» **Goal of the exercise**
Copy out every line of text in the listing below word for word, leaving out the pictures.

» **Records for the exercise**
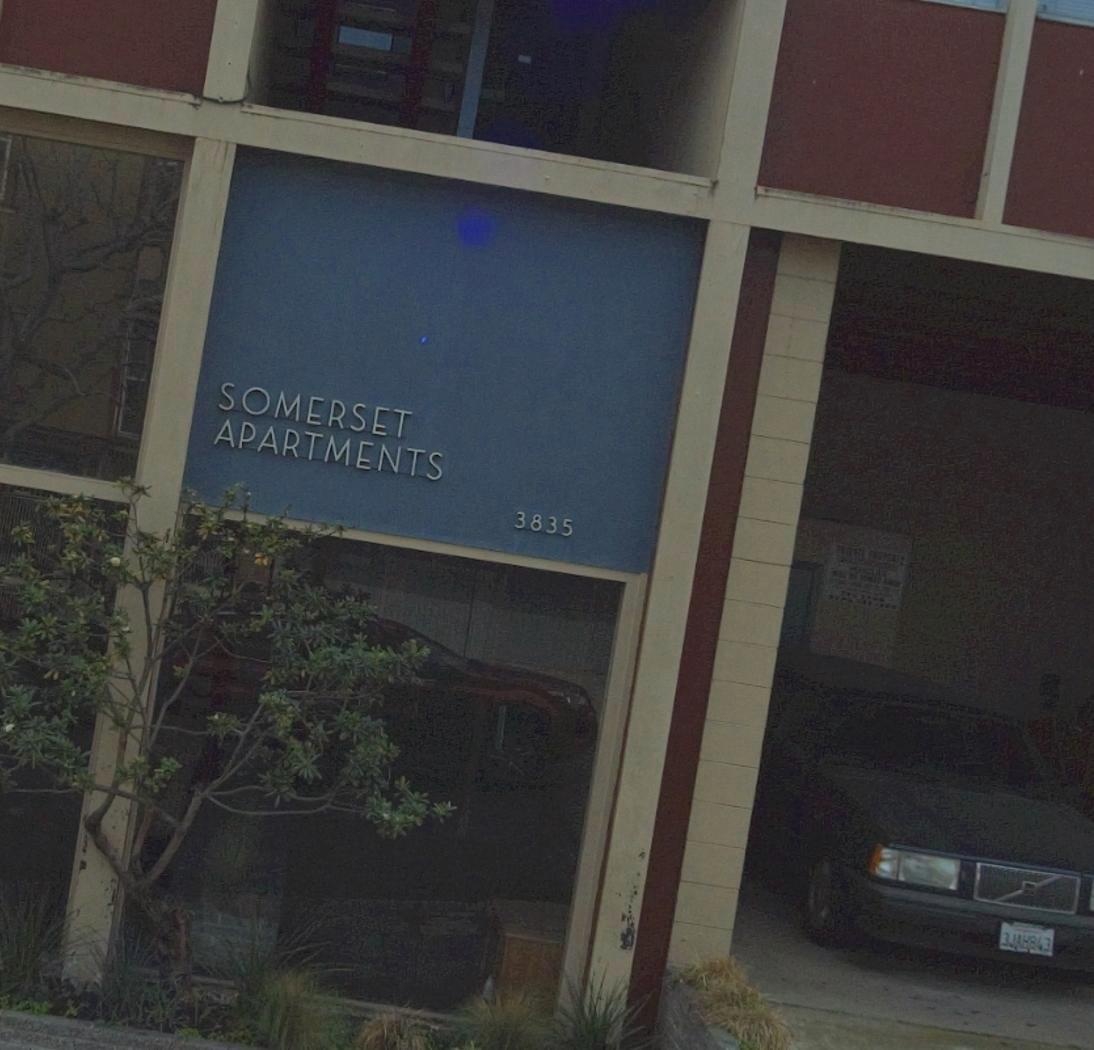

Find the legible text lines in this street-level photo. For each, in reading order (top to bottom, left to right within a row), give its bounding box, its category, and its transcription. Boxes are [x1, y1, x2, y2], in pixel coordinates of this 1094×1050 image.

[217, 379, 417, 440] BusinessName: SOMERSET
[211, 416, 449, 482] BusinessName: APARTMENTS
[514, 510, 576, 539] StreetNumber: 3835
[1001, 930, 1054, 953] None: 3JAH843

» **Solved problem**
Find the legible text lines in this street-level photo. For each, in reading order (top to bottom, left to right within a row), give its bounding box, its category, and its transcription. Boxes are [x1, y1, x2, y2], in pixel coordinates of this 1094×1050 image.

[217, 379, 417, 440] BusinessName: SOMERSET
[211, 416, 449, 482] BusinessName: APARTMENTS
[514, 510, 576, 539] StreetNumber: 3835
[1001, 930, 1054, 953] None: 3JAH843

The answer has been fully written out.